First, the church has never been in the state I have described above, at least since the apostolic age. Likely there have been pockets of such love for one another in various places, but as a whole we have fallen much short of that goal. In fact, the picture of the church, when measured against the standard of John 13:34 is rather grim.
So a revival results in new energy in the church, new activity, and new action.
It can also lead toward a new unity, as people focus on God as opposed to their own differences. If people are careful to avoid spiritual pride, as discussed below, walls between groups and denominations can be broken down.
The dangers of revival are simply the dangers of the ordinary Christian life, but magnified a many times.

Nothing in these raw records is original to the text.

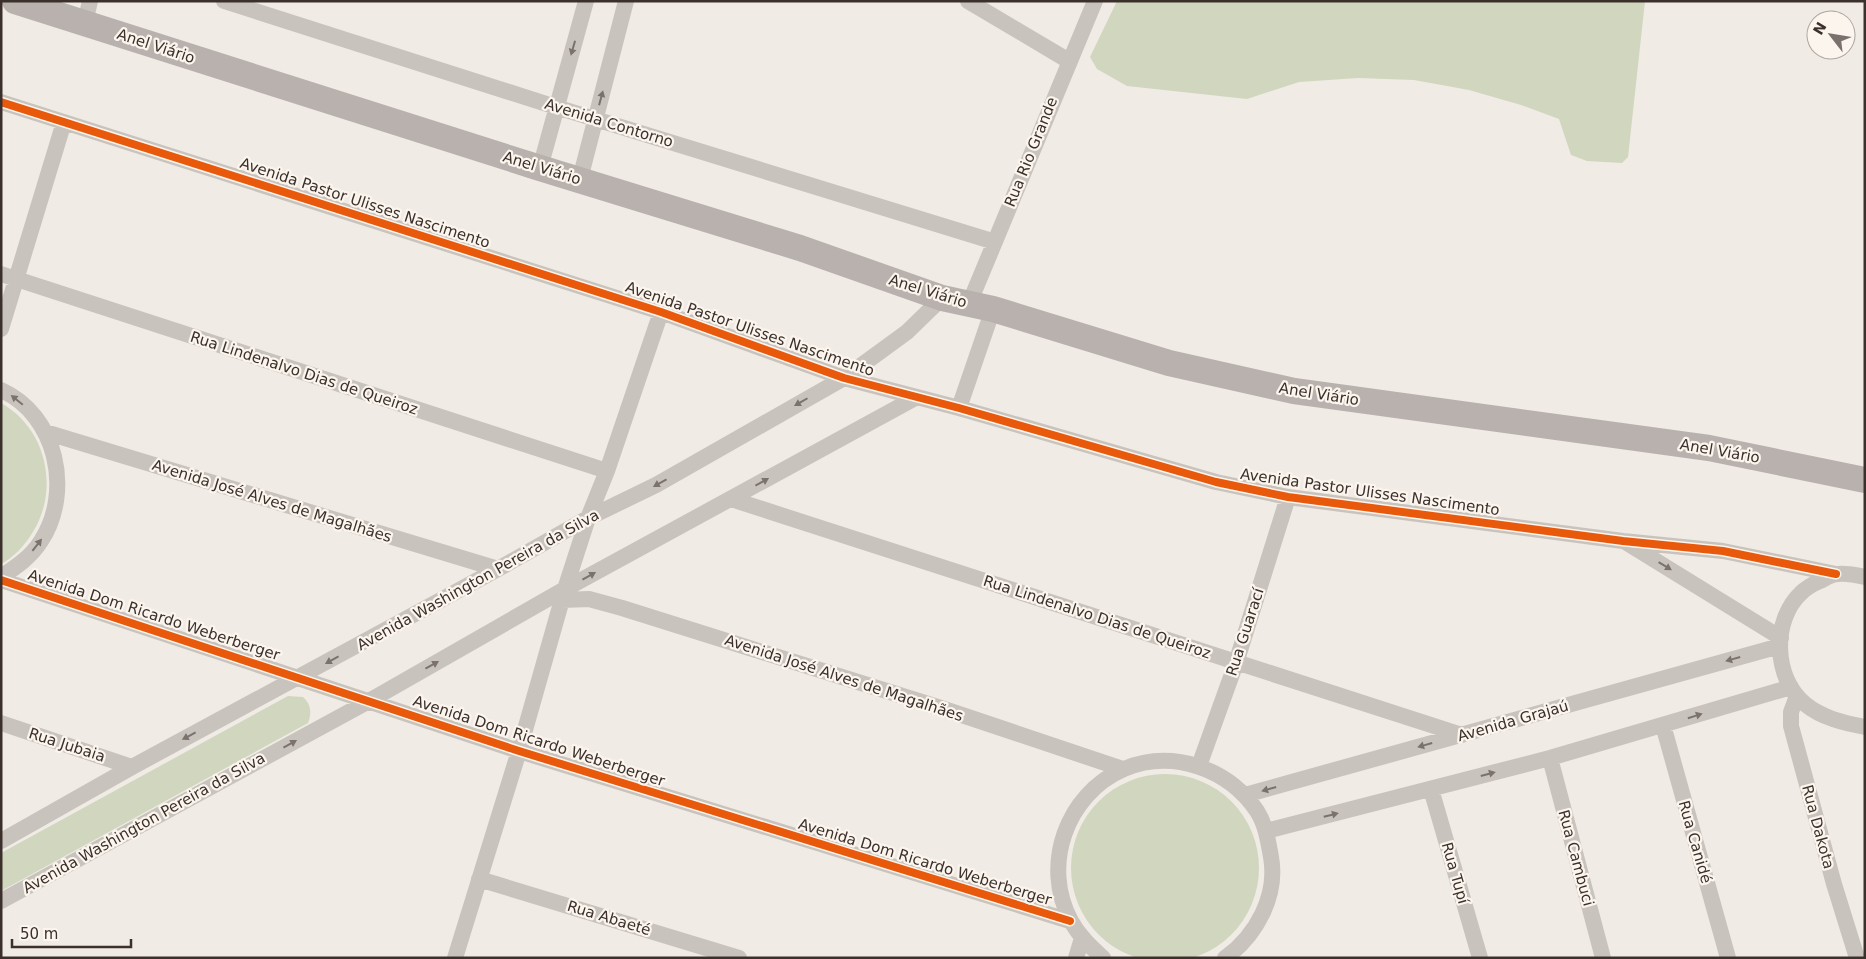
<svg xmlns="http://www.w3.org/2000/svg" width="1866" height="959" viewBox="0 0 1866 959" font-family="'DejaVu Sans',sans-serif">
  <rect width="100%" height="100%" fill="#f0ebe5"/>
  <path fill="#d1d6bf" d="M1117,1H1645L1628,157L1622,163L1587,161L1571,155L1559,119L1521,105L1469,90L1414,80L1358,78L1299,82L1247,99L1127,86L1097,69L1090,57Z
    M1,403C48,429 60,492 31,535C24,546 13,558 1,564Z
    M288,696L303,697C311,704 312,713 308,723L1,891V853Z
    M1071 868a94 94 0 1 1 188 0a94 94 0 1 1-188 0Z"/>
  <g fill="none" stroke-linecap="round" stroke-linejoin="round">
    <path stroke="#c9c3be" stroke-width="16" d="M224,1L556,107L995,242
      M968,1L1069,61
      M85,23L90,1
      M1,102L661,312L844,378L959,408L1216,482L1288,497L1623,541L1723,551L1836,574
      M540,168L586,1
      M580,179L626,1
      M1,274L607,471
      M969,304L1095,1
      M1,329L64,122
      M1,390C57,415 73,492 41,541C31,557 16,567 1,577
      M959,408L993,309
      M45,432L498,569
      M731,499L1462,735
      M1627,543L1781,638
      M1865,577C1856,575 1847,573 1838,574C1832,574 1826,578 1820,581C1813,584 1807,587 1801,593C1772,620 1773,678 1805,704C1822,718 1844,723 1865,727
      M1,580L519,751L1070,921
      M562,600L589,599L622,608L944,709L1123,769
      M1797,696L1791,712V726L1834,884L1857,958
      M1,723L132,767
      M1663,725L1728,958
      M1550,758L1603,958
      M1199,766L1236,663L1288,497
      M1431,789L1480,958
      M1245,795L1780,646
      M1266,831L1550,758L1791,687
      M1,841L132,767L498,569L588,518L656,485L844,378L907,332L942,298
      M479,879L739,958
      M1,901L369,701L565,589L917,397
      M455,958L519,751L565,589L588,518L607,471L661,312
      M1076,958L1082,938
      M1103,958C1091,947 1079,936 1071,921C1041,866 1066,794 1124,769C1172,749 1228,768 1257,811C1266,825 1268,841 1271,857C1278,896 1256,936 1225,958"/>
    <path stroke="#b8b1ad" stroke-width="26" d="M15,1L540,168L800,248L942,298L993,309L1169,363L1294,391L1709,448L1865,480"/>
    <defs>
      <path id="cycleway" d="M1,102L661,312L844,378L959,408L1216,482L1288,497L1623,541L1723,551L1836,574
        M1,580L519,751L1070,921"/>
    </defs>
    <use href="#cycleway" stroke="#fbf5ee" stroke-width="11"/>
    <use href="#cycleway" stroke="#e8590c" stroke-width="8"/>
  </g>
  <defs><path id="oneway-solid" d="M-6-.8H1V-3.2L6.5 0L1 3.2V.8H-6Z" transform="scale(1.25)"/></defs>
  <g fill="#7b726d">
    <use href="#oneway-solid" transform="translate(573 48) rotate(106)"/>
    <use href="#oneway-solid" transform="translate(601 98) rotate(-75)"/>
    <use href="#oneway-solid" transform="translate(17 400) rotate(-141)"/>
    <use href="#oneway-solid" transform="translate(801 402) rotate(150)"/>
    <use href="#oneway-solid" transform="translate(762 482) rotate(-29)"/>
    <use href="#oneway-solid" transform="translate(660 483) rotate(151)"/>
    <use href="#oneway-solid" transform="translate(37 545) rotate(-52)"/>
    <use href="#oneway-solid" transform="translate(1665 566) rotate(31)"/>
    <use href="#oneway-solid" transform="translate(589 576) rotate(-29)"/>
    <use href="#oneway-solid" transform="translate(1733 659) rotate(164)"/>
    <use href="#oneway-solid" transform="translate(332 660) rotate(151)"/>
    <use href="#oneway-solid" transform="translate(432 665) rotate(-29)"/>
    <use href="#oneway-solid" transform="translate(1695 716) rotate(-17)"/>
    <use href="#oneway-solid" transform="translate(189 736) rotate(152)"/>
    <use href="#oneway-solid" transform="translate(290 744) rotate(-29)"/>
    <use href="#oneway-solid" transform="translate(1425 745) rotate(164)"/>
    <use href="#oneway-solid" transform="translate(1488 774) rotate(-15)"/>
    <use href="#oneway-solid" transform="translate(1269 789) rotate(164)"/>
    <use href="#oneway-solid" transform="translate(1331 815) rotate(-14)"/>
  </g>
  <g text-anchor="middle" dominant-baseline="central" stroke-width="4.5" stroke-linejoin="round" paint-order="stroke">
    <g font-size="15" fill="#3b302b" stroke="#fbf5ee">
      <text transform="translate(156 46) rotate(18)">Anel Viário</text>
      <text transform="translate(609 123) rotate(17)">Avenida Contorno</text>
      <text transform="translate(1031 152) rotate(-68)">Rua Rio Grande</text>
      <text transform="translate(542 168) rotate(17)">Anel Viário</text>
      <text transform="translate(365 203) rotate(18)">Avenida Pastor Ulisses Nascimento</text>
      <text transform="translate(928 291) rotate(17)">Anel Viário</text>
      <text transform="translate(750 329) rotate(19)">Avenida Pastor Ulisses Nascimento</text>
      <text transform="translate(304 373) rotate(18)">Rua Lindenalvo Dias de Queiroz</text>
      <text transform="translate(1319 394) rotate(9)">Anel Viário</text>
      <text transform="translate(1720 451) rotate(10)">Anel Viário</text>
      <text transform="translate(1370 492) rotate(8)">Avenida Pastor Ulisses Nascimento</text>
      <text transform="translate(272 501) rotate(17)">Avenida José Alves de Magalhães</text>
      <text transform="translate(478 580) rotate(-29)">Avenida Washington Pereira da Silva</text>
      <text transform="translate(154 615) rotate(18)">Avenida Dom Ricardo Weberberger</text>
      <text transform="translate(1097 617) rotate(18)">Rua Lindenalvo Dias de Queiroz</text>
      <text transform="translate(1245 632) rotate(-72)">Rua Guarací</text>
      <text transform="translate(844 678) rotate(18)">Avenida José Alves de Magalhães</text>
      <text transform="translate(1513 721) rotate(-16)">Avenida Grajaú</text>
      <text transform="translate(539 741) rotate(18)">Avenida Dom Ricardo Weberberger</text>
      <text transform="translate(67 745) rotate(18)">Rua Jubaia</text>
      <text transform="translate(144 823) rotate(-29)">Avenida Washington Pereira da Silva</text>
      <text transform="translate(1818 827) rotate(75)">Rua Dakota</text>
      <text transform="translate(1695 842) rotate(74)">Rua Canidé</text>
      <text transform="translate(1576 858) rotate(75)">Rua Cambuci</text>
      <text transform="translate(925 862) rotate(17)">Avenida Dom Ricardo Weberberger</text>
      <text transform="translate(1455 873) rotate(74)">Rua Tupí</text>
      <text transform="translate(609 918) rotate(17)">Rua Abaeté</text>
    </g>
  </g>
  <rect width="1866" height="959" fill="none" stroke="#3b302b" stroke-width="5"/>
  <g transform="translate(1831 35) rotate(301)"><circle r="24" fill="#fbf5ee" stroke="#aea6a0"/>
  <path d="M0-4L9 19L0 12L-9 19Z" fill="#7a716c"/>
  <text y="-8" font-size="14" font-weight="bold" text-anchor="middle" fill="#3b302b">N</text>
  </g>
  <path d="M12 939v8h119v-8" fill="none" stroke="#3b302b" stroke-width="2.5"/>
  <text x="20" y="939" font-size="15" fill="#3b302b" stroke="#fbf5ee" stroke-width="4" paint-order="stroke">50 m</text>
</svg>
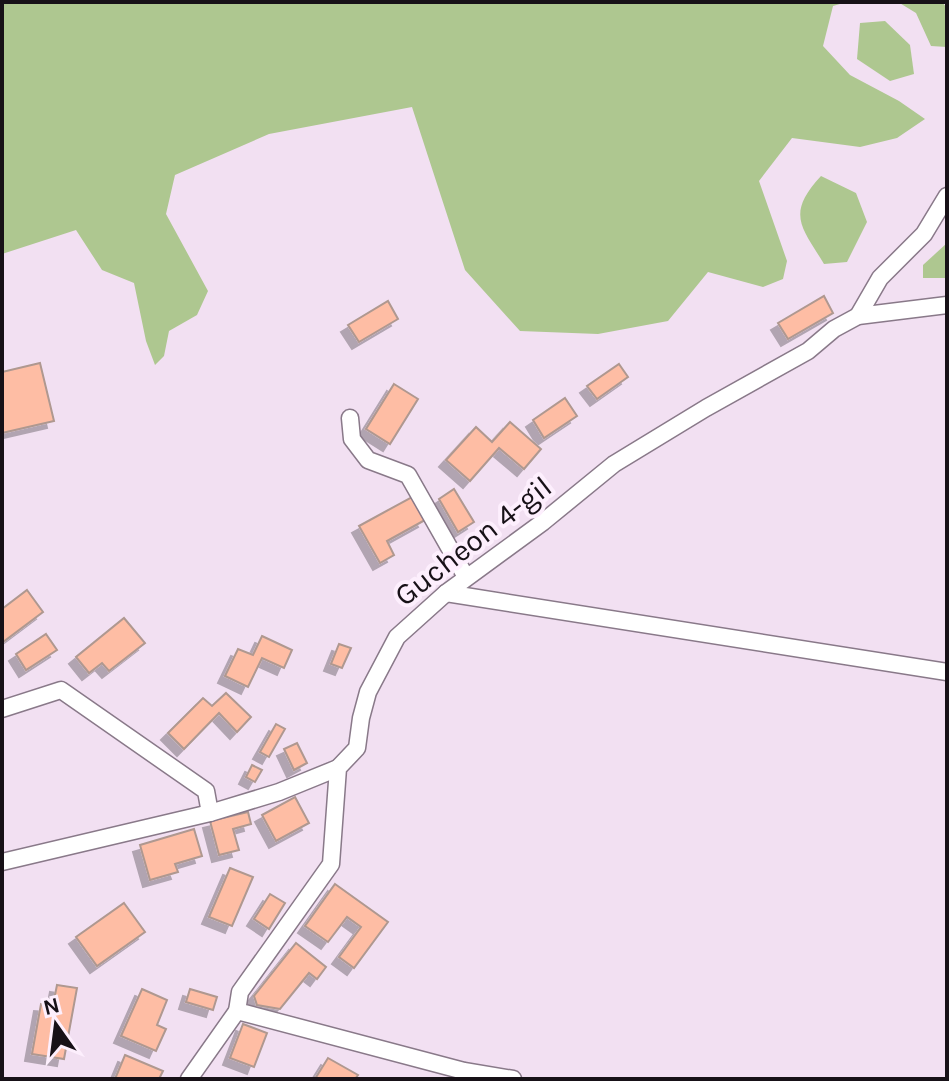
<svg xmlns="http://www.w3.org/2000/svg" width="949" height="1081" font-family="Karla,sans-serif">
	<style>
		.green { fill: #aec790 }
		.building { fill: #febda4; stroke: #af9890; stroke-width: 2; filter: url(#shadow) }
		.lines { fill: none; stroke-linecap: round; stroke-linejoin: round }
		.lane-casing { stroke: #897989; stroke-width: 19 }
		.lane { stroke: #fff; stroke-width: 16 }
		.labels { text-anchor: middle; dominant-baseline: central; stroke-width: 8; stroke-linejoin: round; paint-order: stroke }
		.street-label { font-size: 30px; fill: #171117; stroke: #fdeffd }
	</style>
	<defs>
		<filter id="shadow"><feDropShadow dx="-7" dy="7" stdDeviation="0" flood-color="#0004"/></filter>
	</defs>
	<rect width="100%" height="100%" fill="#f2e0f2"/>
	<!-- green -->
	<g class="green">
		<path d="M2,2H847L833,6L823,46L850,75L899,101L925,119L897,138L860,147L792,138L759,181L787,261L783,279L763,287L708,272L668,321L598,334L520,331L465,270L412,107L269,134L175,175L166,214L208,291L197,315L169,331L164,356L155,365L146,341L134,283L102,270L76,230L2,254Z"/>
		<path d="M898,2H942L947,8V47L931,46L916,13Z"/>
		<path d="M885,21L910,45L914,74L890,81L857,59L860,23Z"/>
		<path d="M821,176L856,193L867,222L847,262L824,264C801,226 786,214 821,176Z"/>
		<path d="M947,243V278H923V265Z"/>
	</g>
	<!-- building -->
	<g class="building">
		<path d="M824,296L833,313L788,339L778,323Z"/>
		<path d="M388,301L398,319L359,342L348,325Z"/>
		<path d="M40,363L54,421L2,433V372Z"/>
		<path d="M619,364L628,377L597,399L587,386Z"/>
		<path d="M394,384L418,399L390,444L366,429Z"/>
		<path d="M565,398L577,416L544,438L533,420Z"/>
		<path d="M510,422L541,449L524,469L499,448L470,481L446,460L476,427L492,442Z"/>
		<path d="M454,489L474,522L458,532L439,499Z"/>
		<path d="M412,497L425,520L387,541L394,555L380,563L359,526Z"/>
		<path d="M27,590L43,612L3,642L2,609Z"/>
		<path d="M124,618L145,643L109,671L102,663L89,673L76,657Z"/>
		<path d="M46,634L57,650L26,670L16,654Z"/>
		<path d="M262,636L292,650L284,668L262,658L248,687L225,676L238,649L253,655Z"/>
		<path d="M339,644L351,648L342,668L331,664Z"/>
		<path d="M226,693L251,717L237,732L219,713L184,749L168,733L203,698L212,706Z"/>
		<path d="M276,724L285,729L269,757L260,752Z"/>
		<path d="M297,743L307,763L294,770L284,749Z"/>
		<path d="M252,765L262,770L255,782L246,777Z"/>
		<path d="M295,797L309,823L276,841L262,815Z"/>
		<path d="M248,812L251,824L233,829L239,850L219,855L210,821Z"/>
		<path d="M194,829L202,856L175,864L178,872L150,880L140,845Z"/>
		<path d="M230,868L253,877L232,926L209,917Z"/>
		<path d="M335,884L388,922L354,968L339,957L361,927L347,917L328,942L305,926Z"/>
		<path d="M270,894L285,903L269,929L254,919Z"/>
		<path d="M124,903L145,932L97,966L76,937Z"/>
		<path d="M296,943L326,967L317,979L309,973L280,1009L257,1005L254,996Z"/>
		<path d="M57,985L77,988L64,1059L32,1054L41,1004L53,1005Z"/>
		<path d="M142,989L167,1000L157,1025L166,1029L156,1051L121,1036Z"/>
		<path d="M190,989L217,997L213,1010L186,1002Z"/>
		<path d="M243,1024L267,1033L254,1067L230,1058Z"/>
		<path d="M125,1055L163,1071L159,1079H115Z"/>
		<path d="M328,1058L358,1075L355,1079H315Z"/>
	</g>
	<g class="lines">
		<!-- lane casing -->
		<g class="lane-casing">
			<g id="lane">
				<path d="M858,316L880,278L924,234L947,196"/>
				<path d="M350,418L352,439L368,460L408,475L466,577"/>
				<path d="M446,593L947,672"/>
				<path d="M2,709L61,690L206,791L210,813"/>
				<path d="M2,862L210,813L279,792L338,768"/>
				<path d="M189,1079L237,1011"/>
				<path d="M513,1079L464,1071L237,1011L240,992L331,864L338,768L357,748L361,718L368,692L397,637L446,593L543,522L614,464L706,408L808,351L834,329L858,316L947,305"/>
			</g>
		</g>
		<!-- lane -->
		<use href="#lane" class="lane"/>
	</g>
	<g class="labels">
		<!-- street labels -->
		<g class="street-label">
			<text transform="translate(473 541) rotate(-38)">Gucheon 4-gil</text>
		</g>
	</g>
	<!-- border -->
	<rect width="949" height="1081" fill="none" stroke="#171117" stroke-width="8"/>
	<!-- north arrow -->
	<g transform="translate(56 1025) rotate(346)" stroke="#fdeffd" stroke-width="6" paint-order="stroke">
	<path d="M0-6L14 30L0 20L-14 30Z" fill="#171117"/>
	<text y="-12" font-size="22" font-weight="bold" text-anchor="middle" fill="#171117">N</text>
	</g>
</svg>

The most important of these are:
A revival is not an unmixed blessing. As with the sower and the seed, not all of the seed falls on good ground. One of our mistakes in dealing with revivals is to make a doctrinal checklist and look for the perfect revival that contradicts no point. There will never be such a revival. What we need to do is employ our minds to make the best use the energy that God has provided along with the guidance he has provided to bring about the truly normal state of the church. It is when God is showing his holiness through us that we will be providing a true witness to the world.
I will keep this section short and to the point. We must recognize that people are different. When a church enters into a state of revival there will be members whose relationship with God is very close and others for whom church is just a social ritual. What revival does to each will be as different as their personalities and their spiritual condition. We tend to look at other people as though they viewed life the way we do, and their needs are the same as ours. But that is not true. People are individual.
To carry out Jesus’ command to love one another (John 13:34), and the golden rule (Mt 7:12), we need to be willing to stretch and to learn how others feel, even when we are certain their feelings and views are wrong or unjustified. A little bit of stretching to cross the gap can be tremendously constructive. Our focus must be Matthew 7:1–as soon as we begin to judge, we are in trouble.
Remember that the church needs both the energetic and enthusiastic people as well as those who are more stable. God gave not just gifts of preaching and prophecy, but also of administration. If we can see each of these people as God’s gift to the church, we can bind them together into one body in which each is respected for his or her gifts and contribution.
For those who believe that there is more danger than benefit in a particular movement I would suggest a positive presentation of your own doctrinal position and an effort to teach and to disciple those who have accepted Jesus Christ as a result of the movement. Responding positively will accomplish more in the long term than becoming a critic. When you feel you must criticize, try to focus those criticisms on specific teachings rather than on individuals or an entire movement.
Revival is never easy because change is never easy. We would not have any revival if we did not have a current state of the church that needed change. While a revival acts as an agent of change, its results are not entirely positive. They are also not entirely negative. The question is what we will do with the energy generated. If we focus on the wall-leaping love of Jesus Christ, we can take that energy and use it to shape a church through which God’s holiness can be displayed. If we do not shape it, it will be gone and become part of the history of revival and disillusionment in the church.